INSTRUCTIONS FOR THE TASK.
Identify each line below that contains the word "sangat", and copy it out.

SOURCE DATA.

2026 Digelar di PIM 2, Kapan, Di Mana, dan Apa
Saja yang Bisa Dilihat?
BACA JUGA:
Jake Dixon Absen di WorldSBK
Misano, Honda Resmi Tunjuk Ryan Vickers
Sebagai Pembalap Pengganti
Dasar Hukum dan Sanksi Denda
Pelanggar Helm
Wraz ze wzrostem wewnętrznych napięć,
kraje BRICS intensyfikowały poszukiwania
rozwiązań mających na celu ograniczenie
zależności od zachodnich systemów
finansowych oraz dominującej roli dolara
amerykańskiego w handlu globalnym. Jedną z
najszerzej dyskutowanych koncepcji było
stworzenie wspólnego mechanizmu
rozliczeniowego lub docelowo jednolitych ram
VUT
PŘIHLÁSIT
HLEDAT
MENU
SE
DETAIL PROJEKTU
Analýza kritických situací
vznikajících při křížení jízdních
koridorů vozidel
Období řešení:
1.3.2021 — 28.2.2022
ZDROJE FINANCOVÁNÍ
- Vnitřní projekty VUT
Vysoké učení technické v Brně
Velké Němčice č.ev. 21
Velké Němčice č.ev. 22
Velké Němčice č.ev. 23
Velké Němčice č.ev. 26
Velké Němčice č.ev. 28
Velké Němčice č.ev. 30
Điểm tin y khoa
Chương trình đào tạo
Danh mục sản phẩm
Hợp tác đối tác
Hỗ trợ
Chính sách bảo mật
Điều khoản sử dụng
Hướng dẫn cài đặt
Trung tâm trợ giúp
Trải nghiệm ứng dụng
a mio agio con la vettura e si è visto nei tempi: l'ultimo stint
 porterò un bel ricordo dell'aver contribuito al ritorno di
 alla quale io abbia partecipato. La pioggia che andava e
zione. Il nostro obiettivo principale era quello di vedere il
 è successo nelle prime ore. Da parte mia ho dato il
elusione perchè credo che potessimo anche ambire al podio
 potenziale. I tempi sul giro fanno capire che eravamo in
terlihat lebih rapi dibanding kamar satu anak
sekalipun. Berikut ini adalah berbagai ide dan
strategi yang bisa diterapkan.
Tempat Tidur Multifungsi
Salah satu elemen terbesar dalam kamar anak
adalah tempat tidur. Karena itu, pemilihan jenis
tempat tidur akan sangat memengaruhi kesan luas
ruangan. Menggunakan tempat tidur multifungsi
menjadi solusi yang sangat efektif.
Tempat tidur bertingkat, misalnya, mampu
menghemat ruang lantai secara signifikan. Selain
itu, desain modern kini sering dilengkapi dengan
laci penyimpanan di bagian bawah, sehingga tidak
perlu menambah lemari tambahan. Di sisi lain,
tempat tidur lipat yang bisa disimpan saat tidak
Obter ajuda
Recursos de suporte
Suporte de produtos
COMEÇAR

ANSWER TO THE PROBLEM.
tempat tidur akan sangat memengaruhi kesan luas
menjadi solusi yang sangat efektif.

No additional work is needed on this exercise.